One of the fundamental questions about launching a new crypto project is how to rise above the noise and attract investors. Some of the methods employed to gain adoption are:
- In previous years, ICOs were a popular method of attracting initial investors.
- Airdrops are one of the most popular methods that attract a lot of initial investors.
Intro to Lockdrop
Lockdrops are a newer method to distribute tokens to a wide variety of investors. It’s similar to an airdrop but whereas airdrops are dropped based on a snapshot, a lockdrop requires participation. Typically this requires locking existing tokens into a smart contract and the length of lock determines the amount of tokens received in return.
The supposed benefits of a lockdrop are that by locking tokens for some time, it incentivizes the users to learn about the project and become part of the community. This is in contrast with airdrops which can be seen as free money without participation and tend to get sold off immediately.
Terra Example: Astroport Lockdrop
One of the first lockdrops on Terra was employed by Astroport — the long awaited AMM. Terraswap LPs were incentivized with ASTRO tokens in return for locking their liquidity in Astroport for anywhere between 2 to 52 weeks.
Did the lockdrop work for ASTRO Price
The answer so far seems to be no. After an initial increase on launch day, the price has been on one way down only.
What about TVL?
The lockdrop worked wonders for Astroport’s TVL. Even before launch, Astroport reached $1 Billion TVL!
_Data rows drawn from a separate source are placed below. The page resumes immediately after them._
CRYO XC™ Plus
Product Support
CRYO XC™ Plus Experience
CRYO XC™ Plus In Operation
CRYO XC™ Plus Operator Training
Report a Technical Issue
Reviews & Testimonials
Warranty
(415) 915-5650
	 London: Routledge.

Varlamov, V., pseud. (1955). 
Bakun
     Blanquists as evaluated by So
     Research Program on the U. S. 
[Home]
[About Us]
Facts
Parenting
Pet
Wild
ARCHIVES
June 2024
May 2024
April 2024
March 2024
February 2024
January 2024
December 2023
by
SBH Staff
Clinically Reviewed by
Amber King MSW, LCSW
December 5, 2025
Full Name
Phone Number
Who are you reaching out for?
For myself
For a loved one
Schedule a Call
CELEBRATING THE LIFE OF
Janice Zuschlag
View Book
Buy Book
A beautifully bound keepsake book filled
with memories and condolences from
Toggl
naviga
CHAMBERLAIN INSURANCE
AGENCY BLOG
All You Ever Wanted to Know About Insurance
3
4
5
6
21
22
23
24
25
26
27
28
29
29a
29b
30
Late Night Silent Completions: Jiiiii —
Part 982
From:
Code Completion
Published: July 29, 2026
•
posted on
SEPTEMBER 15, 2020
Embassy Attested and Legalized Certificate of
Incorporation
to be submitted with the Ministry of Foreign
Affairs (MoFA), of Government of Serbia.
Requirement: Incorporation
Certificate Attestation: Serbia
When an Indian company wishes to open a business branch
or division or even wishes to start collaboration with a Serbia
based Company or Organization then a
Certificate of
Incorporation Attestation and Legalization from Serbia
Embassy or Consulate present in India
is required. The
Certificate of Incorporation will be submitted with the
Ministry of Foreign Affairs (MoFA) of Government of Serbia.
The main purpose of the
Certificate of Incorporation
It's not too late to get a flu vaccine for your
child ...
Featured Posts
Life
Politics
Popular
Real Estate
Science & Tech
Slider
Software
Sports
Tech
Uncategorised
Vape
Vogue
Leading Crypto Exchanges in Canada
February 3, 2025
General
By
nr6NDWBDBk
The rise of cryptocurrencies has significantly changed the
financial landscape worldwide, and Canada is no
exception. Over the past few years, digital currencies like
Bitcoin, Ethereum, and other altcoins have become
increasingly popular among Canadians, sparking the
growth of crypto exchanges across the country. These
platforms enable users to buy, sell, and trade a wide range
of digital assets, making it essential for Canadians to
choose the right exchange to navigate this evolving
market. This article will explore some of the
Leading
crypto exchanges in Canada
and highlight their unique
Astroport executed a ‘vampire attack’ on Terraswap and took a $1 Billion dollar sized bite out of Terraswap’s TVL. At it’s peak, Terraswap’s TVL was around ~$2.2 Billion but has since receded to around $600 Million.
Now, much of that liquidity is locked in for an entire year.
So, does the lockdrop approach work?
Clearly, if your goal is to capture as much TVL as soon as possible and prevent that liquidity from leaving, the lockdrop prevents an attractive option.